AACPS began the testing process in March of 2018. According to the webpage the school system created for the testing process, as of March 8th, 2019, 745 non-consumable and 112 consumable sources across the school system have tested positive for elevated lead contents. The school system, unlike others in the state, decided to release all testing results to the public instead of just those that test over the state-mandated 20 ppb.

“We wanted to be totally transparent with our parents at every single school,” Mosier said in regards to why the school system decided to publicize all testing results.

He says that the school system made the decision to test both consumable and non-consumable sources knowing the number of elevated sources would be higher. He explained that AACPS made the decision to test more because when they began testing, there were no standardized regulations for the testing. Thus, as he stated, to prevent having to retest prematurely, they tested everything.

“Because we tested everything, we reported everything,” Mosier said.

Mosier explained, in a previous interview with The Pulse, that once the school system completes the initial round of testing, they’ll then retest all the contaminated drinking water sources and replace them.

“Our intent in this round has been to replace,” Moser said in regards to the consumable drinking water sources. He also explained that going forward, the school system plans to test one-third of the 126 schools under the AACPS umbrella every year.

As stated on the EPA’s website, a low level of lead consumption can have a significant impact on children, including: behavior and learning problems, reduced IQ and hyperactivity, hearing issues, anemia, and delayed Growth The Agency also says that in unlikely cases, lead consumption can lead to comas, seizures, and death.

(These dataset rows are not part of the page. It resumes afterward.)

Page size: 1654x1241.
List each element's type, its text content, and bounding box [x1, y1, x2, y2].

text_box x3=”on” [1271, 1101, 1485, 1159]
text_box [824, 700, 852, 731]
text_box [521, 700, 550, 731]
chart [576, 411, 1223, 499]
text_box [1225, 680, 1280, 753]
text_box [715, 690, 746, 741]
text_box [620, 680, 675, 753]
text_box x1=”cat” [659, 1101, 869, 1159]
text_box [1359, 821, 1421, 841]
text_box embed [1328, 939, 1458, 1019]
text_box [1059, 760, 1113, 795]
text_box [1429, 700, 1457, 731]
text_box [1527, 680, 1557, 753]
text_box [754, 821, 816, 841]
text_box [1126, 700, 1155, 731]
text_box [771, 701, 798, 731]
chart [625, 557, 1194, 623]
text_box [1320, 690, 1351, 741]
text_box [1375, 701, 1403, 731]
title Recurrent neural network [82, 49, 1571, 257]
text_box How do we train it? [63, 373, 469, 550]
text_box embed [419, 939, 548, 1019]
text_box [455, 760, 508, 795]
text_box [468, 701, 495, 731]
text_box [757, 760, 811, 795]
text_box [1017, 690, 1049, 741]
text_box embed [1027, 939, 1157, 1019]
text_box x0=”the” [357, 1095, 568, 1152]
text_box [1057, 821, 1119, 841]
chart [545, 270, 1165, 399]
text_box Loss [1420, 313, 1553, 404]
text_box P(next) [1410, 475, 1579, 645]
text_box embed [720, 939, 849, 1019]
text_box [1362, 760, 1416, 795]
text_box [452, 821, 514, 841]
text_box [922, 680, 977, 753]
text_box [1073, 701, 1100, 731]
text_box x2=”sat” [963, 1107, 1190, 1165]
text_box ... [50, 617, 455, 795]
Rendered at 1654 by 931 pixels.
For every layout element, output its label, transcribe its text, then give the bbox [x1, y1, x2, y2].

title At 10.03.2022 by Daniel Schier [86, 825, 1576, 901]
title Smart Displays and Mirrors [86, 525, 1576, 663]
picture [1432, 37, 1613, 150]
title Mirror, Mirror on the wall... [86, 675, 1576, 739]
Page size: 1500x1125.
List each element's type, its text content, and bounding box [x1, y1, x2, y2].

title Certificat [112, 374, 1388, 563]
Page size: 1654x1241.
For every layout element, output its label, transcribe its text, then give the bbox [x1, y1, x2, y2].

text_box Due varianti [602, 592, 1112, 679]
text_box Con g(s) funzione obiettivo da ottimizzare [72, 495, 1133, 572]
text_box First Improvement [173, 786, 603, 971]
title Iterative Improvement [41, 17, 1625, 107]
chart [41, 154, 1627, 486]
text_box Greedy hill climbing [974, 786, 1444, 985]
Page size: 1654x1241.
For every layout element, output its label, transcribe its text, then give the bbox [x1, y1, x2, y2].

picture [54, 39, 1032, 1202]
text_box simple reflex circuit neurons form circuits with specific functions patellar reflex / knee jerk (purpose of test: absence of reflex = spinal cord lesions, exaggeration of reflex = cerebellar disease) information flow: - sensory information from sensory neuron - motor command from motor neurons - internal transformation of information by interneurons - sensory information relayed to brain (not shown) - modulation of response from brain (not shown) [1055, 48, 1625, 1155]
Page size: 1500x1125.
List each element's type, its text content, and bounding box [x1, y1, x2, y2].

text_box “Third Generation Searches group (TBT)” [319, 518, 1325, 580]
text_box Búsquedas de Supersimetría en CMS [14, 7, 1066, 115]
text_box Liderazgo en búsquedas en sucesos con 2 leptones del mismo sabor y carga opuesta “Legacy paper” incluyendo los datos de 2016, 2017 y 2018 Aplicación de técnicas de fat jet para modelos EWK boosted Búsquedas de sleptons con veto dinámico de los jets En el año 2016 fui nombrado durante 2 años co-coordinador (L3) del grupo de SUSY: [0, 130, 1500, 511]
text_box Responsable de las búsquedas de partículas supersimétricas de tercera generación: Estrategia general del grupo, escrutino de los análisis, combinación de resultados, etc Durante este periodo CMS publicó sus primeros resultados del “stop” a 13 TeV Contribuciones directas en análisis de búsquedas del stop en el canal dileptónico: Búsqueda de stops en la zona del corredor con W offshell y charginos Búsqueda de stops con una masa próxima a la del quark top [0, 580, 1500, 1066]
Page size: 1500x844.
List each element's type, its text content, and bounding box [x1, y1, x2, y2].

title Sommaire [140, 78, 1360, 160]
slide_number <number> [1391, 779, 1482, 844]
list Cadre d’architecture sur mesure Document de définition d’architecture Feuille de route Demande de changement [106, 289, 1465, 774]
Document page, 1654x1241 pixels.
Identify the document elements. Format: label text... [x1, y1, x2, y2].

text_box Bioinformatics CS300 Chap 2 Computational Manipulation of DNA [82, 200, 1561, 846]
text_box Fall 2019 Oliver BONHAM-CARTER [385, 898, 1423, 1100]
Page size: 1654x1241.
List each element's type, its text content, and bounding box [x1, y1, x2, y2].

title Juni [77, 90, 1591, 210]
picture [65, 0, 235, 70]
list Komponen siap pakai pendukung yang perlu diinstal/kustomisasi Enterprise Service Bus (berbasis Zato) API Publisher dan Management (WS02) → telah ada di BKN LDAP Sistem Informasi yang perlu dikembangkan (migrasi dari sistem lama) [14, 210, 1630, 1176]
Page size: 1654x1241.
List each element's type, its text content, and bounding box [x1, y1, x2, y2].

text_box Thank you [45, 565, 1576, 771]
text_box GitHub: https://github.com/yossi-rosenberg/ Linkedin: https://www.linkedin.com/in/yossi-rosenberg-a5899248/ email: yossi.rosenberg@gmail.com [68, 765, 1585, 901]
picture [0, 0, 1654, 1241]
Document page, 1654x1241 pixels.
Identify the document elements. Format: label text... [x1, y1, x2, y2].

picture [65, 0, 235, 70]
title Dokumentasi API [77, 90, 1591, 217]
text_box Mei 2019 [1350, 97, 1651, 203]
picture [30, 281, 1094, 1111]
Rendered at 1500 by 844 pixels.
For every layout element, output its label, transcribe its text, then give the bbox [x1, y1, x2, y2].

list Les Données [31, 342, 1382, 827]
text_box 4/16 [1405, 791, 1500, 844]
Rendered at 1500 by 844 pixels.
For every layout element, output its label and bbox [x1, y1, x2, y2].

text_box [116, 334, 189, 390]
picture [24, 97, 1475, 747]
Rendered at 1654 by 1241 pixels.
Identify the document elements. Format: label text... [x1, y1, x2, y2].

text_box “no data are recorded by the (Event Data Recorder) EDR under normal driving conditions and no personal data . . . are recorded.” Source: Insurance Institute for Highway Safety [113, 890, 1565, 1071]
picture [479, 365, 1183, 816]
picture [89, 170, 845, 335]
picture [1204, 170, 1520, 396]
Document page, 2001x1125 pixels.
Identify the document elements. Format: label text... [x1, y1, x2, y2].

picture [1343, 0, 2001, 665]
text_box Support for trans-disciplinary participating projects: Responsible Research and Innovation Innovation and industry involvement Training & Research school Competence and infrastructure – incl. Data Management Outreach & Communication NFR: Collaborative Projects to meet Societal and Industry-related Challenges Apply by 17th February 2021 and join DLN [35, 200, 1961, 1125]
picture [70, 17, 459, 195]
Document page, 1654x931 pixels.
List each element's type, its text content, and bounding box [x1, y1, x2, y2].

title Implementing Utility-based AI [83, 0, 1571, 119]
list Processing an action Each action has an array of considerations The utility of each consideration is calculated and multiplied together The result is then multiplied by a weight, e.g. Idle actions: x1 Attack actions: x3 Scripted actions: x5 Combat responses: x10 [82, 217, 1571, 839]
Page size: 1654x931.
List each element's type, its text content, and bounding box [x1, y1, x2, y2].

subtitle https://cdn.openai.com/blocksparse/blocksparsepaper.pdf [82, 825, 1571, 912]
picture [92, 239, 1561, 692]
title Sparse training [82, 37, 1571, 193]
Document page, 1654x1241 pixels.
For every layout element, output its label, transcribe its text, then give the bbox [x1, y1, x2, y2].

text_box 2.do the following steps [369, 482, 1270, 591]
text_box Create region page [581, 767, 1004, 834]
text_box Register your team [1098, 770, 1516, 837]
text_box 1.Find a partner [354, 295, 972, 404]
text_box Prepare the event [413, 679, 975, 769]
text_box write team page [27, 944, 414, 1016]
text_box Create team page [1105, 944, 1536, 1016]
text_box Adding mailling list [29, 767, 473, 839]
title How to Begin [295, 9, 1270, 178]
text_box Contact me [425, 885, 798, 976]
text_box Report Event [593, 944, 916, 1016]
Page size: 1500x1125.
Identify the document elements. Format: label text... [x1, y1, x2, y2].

Lead can also significantly impact pregnant women as well. As the EPA’s webpage explained, lead bioaccumulates in one’s body and is stored in the bones along with calcium. If an expecting mother has lead bio-accumulated in her bones and has a calcium deficiency, the lead can breach the placenta and negatively impact the fetus by reducing growth or causing premature births.

In adults, the EPA says lead consumption could cause the following: cardiovascular issues; increased blood pressure and hypertension, decreased kidney function, reproductive issues for both men and women.